Actual FRIC Minutes: September 8, 2006 2 cost would in all likelihood be considerably less, and costs would decline dramatically after that first year. The vaccine is recognized and promoted by a number of national health organizations, but Wellmark is waiting for the vaccine to be placed on a particular recommendation list before they add it to their list of covered medication.

The question raised was whether the UI should request coverage of the vaccine. Discussion ensued, and included the observation that, while the vaccine is undoubtedly cost effective, the benefits accrue to vaccinated women and their health insurance plans much later in their lives, typically after they are no longer enrolled in the UI health insurance programs.

The issue was tabled pending more information.

4. Licensed Marriage and Family Therapist (LMFT) -- Saunders
R. Saunders updated the group on the LMFT issue. As was discussed in a meeting last year, Wellmark has not allowed coverage for pre approved family counseling when the provider is an LMFT, even though it is allowed for other providers. The primary obstacles were the registration of LMFTs, the negotiation of payment rates, and specification of which LMFT services are covered and which are not. The new information is that Wellmark is currently in the process of extending coverage to this group. LMFTs are currently being enrolled and coverage will be added soon.

5. UISelect Option – Saunders
Out of area coverage of medical claims was to be added to the UISelect program, according to a FRIC decision of last spring. R. Saunders informed the group that administrative obstacles will prevent Wellmark from making that change this year.

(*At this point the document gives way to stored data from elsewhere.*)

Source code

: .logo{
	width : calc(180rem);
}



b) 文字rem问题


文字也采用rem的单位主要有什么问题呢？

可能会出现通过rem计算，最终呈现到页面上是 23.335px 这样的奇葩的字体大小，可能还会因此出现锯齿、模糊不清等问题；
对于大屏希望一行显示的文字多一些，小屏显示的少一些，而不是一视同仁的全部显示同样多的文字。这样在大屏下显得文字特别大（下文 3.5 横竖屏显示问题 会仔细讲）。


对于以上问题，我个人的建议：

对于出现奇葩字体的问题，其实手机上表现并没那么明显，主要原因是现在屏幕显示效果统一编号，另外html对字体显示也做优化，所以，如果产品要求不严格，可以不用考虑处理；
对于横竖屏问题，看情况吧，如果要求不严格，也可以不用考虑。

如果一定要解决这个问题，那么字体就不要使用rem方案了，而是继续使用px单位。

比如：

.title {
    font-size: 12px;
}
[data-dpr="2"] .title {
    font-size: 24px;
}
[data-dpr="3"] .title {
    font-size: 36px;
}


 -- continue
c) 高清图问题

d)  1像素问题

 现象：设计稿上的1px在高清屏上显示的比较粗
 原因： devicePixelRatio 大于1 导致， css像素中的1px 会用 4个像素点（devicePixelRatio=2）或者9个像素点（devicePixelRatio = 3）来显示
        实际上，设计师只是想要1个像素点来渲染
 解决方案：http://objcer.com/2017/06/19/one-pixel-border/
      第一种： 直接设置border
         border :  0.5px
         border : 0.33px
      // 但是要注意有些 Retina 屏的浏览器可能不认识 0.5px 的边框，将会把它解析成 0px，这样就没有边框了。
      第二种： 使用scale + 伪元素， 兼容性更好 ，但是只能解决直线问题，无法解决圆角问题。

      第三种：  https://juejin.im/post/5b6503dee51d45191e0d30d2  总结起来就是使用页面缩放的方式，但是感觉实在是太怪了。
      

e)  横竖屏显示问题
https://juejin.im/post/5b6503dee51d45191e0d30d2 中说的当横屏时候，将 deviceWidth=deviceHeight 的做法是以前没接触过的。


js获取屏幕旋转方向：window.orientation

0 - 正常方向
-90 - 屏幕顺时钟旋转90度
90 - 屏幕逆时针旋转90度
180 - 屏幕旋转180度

6. Consumer Driven Health Plans – Saunders
Brief discussion.

7. Roth 403B – Saunders
The Roth 403B retirement savings plan is a new investment option similar to SRAs but involving after-tax rather than pre-tax deposits. In the face of continually rising tax rates, the plan offers taxpayers the potentially attractive option of paying the income tax now at current tax rates rather than at rates which may be in place when the funds are eventually withdrawn. The option will be most attractive for young employees – any advantage it offers requires a minimum of 5-10 years before withdrawal. The program becomes available after January 1. It is a very complex issue and will require extensive education. The plan education will not be offered directly by the UI Benefits offices but rather by private brokerage firms, such as through TIAA/CREF.

The Meeting was adjourned with remaining agenda items delayed for future meetings.

The next scheduled meeting is October 6, 2006, at 11:30 in Room 302 USB.